L'histoire est simple, presque banale. L'écrivaine, grâce à son talent de conteuse, l'a transcendée en un récit imprégné de faits rémanents. Emmanuel repose dans un hôpital de Québec. La famille Audet et la copine Juliette abritent leur inquiétude près de la mer. La baie érige son œuvre conciliatrice entre le passé et le présent, orchestrée par tante Rose. Du XVIe au XXe siècle, défiant l'ordre chronologique, nous arpentons des lieux habités d'êtres qui, à l'époque où les hommes et les femmes ne devaient pas dévier du droit chemin, se sont avérés des originaux, au sens large du terme. On ne saurait tous les nommer bien que le sort de quelques-uns nous ait impressionnée ou amusée. Marie-des-Neiges entreprend un voyage périlleux pour retrouver son fiancé Fabien. Rosette-Odette et son fragile Irlandais. Onésime qui meurt une fois puis une deuxième à cent huit ans. Léonard qui attend une éventuelle fiancée devant une locomotive. Ismaël Audet, précurseur des lunettes fumées. On a aimé une très subtile métaphore sur les gènes, représentés par le fer. Un clou, une lame de couteau, une statue fondue. Ainsi nos ressemblances, physiques et psychiques, se réduisent-elles à un insignifiant minerai de fer. Plus Rose narre les aventures périlleuses de ses ancêtres, plus la mémoire d'Emmanuel se volcanise, emprisonnée dans un corps inerte. Son esprit effervescent s'insurge contre l'inertie de l'entourage familial et médical à saisir son besoin de vivre ; lentement, les élucubrations de Rose calmeront ses fureurs éruptives. Puis, ayant ressenti un changement dans le comportement du jeune homme, Rose accélèrera le rythme de ses contes, espérant en désespoir de toute probabilité qu'Emmanuel ouvrira une paupière.

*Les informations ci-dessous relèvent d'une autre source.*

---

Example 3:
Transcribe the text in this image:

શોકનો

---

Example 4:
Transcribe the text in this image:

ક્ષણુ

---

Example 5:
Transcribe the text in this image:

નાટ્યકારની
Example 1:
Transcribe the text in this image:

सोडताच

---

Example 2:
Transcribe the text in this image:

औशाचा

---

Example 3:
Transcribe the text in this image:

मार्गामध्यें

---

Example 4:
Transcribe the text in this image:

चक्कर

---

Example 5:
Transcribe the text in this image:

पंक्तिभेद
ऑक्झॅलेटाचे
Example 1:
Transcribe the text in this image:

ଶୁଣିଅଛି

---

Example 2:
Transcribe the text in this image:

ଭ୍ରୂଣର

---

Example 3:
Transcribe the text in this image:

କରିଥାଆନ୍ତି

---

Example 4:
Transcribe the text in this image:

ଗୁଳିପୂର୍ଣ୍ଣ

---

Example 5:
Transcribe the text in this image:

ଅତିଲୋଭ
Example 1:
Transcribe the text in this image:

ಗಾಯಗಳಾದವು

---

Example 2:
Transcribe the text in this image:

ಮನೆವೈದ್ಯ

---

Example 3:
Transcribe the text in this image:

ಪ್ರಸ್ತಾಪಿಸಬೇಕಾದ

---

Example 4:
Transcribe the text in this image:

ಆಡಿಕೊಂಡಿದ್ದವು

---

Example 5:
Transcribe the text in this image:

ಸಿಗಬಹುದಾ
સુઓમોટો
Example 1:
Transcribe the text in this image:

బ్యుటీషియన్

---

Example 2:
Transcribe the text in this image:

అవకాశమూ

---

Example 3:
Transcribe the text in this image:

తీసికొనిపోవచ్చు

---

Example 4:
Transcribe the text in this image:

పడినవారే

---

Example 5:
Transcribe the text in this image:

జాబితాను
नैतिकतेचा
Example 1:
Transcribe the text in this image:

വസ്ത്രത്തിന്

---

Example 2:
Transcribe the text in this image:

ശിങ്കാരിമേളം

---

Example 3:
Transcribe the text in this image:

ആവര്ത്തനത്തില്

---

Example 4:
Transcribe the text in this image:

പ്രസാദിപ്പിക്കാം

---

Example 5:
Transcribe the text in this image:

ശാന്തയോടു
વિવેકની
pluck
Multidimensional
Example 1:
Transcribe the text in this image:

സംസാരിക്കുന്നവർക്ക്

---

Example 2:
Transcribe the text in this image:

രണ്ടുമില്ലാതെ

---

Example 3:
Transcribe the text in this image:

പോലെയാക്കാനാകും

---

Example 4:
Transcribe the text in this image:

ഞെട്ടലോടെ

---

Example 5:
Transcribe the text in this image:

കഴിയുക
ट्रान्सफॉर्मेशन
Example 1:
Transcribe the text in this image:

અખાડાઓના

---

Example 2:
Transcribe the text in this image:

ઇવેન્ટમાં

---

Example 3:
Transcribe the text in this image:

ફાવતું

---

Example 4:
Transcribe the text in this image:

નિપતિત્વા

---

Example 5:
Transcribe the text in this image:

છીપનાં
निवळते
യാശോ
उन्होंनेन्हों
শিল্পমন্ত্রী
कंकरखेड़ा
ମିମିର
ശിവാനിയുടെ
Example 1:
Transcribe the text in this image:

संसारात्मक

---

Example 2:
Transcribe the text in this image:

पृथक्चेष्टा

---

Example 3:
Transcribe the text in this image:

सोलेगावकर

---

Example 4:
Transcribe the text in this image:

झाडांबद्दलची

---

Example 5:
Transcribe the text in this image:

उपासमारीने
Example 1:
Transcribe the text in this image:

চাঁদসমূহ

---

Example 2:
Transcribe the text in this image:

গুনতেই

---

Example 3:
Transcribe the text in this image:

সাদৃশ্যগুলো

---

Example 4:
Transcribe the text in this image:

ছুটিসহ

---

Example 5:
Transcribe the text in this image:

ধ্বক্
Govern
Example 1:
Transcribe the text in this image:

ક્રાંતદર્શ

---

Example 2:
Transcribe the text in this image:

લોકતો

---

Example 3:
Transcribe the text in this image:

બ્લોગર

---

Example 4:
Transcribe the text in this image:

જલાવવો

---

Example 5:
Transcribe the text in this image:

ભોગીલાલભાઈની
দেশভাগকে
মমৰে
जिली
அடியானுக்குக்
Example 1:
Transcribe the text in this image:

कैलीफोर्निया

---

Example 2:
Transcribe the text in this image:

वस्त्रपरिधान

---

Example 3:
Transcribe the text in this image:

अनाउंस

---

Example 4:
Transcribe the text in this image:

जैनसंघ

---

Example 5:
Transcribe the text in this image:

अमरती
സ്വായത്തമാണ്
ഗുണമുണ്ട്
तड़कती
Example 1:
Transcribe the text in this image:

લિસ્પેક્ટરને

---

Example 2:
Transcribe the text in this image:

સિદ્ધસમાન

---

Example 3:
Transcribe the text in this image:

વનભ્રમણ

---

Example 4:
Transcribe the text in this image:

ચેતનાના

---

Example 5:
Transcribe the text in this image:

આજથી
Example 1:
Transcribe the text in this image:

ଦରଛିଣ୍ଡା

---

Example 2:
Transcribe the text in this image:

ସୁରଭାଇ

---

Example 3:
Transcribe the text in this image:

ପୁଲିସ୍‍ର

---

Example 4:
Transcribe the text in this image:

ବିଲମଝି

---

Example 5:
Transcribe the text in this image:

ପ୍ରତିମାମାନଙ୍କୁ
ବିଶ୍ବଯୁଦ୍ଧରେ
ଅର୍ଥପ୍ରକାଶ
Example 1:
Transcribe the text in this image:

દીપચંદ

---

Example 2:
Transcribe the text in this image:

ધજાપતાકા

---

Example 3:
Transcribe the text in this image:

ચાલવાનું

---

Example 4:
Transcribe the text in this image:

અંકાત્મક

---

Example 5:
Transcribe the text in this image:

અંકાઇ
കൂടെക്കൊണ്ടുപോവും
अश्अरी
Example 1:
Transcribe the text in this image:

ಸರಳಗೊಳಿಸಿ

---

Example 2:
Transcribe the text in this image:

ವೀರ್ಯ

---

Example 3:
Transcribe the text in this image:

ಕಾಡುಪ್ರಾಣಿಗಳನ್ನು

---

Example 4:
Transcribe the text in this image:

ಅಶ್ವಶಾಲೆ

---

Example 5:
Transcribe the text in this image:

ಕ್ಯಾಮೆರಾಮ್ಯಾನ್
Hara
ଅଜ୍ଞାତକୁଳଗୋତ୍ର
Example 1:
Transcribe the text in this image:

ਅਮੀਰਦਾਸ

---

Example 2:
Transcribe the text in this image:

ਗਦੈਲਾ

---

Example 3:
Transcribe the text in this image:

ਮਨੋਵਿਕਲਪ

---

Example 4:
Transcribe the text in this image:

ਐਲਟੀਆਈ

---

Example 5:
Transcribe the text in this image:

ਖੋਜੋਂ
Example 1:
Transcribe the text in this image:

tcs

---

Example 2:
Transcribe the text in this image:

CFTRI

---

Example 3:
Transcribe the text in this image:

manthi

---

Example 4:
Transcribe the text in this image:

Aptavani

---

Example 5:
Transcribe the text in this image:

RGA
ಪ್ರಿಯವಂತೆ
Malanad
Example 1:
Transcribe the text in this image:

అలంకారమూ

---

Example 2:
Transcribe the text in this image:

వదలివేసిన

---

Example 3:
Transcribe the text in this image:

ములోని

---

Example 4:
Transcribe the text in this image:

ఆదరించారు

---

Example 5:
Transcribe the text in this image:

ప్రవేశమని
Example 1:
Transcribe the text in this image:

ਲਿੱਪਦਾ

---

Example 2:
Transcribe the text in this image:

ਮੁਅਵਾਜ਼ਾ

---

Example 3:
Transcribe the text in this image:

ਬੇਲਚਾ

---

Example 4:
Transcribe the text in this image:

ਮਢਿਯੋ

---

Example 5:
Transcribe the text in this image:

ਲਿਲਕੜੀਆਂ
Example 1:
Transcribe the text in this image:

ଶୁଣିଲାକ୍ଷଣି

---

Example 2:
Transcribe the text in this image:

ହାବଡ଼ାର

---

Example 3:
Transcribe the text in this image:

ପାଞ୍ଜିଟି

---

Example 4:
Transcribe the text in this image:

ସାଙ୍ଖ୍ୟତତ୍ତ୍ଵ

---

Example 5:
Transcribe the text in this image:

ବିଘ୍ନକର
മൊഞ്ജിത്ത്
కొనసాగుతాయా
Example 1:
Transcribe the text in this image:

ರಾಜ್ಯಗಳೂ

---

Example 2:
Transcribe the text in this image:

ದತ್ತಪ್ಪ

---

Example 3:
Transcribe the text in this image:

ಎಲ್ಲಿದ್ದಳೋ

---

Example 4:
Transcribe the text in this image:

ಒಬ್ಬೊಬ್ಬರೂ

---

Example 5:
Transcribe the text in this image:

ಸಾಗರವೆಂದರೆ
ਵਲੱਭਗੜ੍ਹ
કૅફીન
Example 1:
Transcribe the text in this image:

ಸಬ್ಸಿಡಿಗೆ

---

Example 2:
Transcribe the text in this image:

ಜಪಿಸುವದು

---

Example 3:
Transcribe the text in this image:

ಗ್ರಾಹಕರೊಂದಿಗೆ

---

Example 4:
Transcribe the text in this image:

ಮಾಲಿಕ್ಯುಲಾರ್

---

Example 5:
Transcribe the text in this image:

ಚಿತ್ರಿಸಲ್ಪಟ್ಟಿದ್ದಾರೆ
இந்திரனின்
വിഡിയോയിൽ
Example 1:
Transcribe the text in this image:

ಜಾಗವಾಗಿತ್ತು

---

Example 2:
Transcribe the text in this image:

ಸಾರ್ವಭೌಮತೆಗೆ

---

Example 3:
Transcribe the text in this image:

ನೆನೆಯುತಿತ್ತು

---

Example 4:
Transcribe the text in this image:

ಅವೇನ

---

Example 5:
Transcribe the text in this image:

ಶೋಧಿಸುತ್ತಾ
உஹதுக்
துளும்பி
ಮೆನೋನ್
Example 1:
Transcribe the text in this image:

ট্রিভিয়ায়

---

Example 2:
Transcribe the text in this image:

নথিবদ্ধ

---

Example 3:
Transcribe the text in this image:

Récit à l'écriture limpide, intelligemment efficace, comme sait si bien la manœuvrer l'écrivaine. En abonder des effets poétiques quand la nature, ici la mer et ses apaisements, ses plongées dans la bruyance des vagues, prend possession de la mémoire ancestrale. Au fur et à mesure qu'Emmanuel pénètre dans les méandres du coma, Rose déambule sur les avenues parfois obscures de la famille Audet. Le mystère réside aux portes de la mort, accentuant les risques qu'ont pris des hommes et des femmes pour faire évoluer le monde autour d'eux, surtout, pour que jamais nous ne les oublions. Amalgame symbolique de deux histoires qui se chevauchent, finissent par se rejoindre.
Roman qui, sous des airs de ne pas y toucher, se lit tels des contes nous enchantent avant de nous endormir. Emmanuelle et Rose se font complices involontaires, ne sachant trop sur quelle ancienne terre leurs péripéties mentales les entraîneront. Cela s'avère sans importance, le roman existe pour le meilleur de la lecture, avec ses affabulations quand il s'agit d'assoupir un volcan sur le point d'imploser. Sensibilité et tendresse émergent de ces univers dissonants, le passé se révélant une impasse feutrée où s'infiltrent les assourdissements d'un phénomène que Christiane Duchesne affronte sans faillir. Le coma et ses fantasmagories rarement élucidées. De ce roman, nous remontons soulagés de ne pas nous être heurtés à des écueils souterrains qu'ont su si bien écarter Emmanuel et Rose, guidés par la plume inspirée d'une écrivaine au talent inimitable.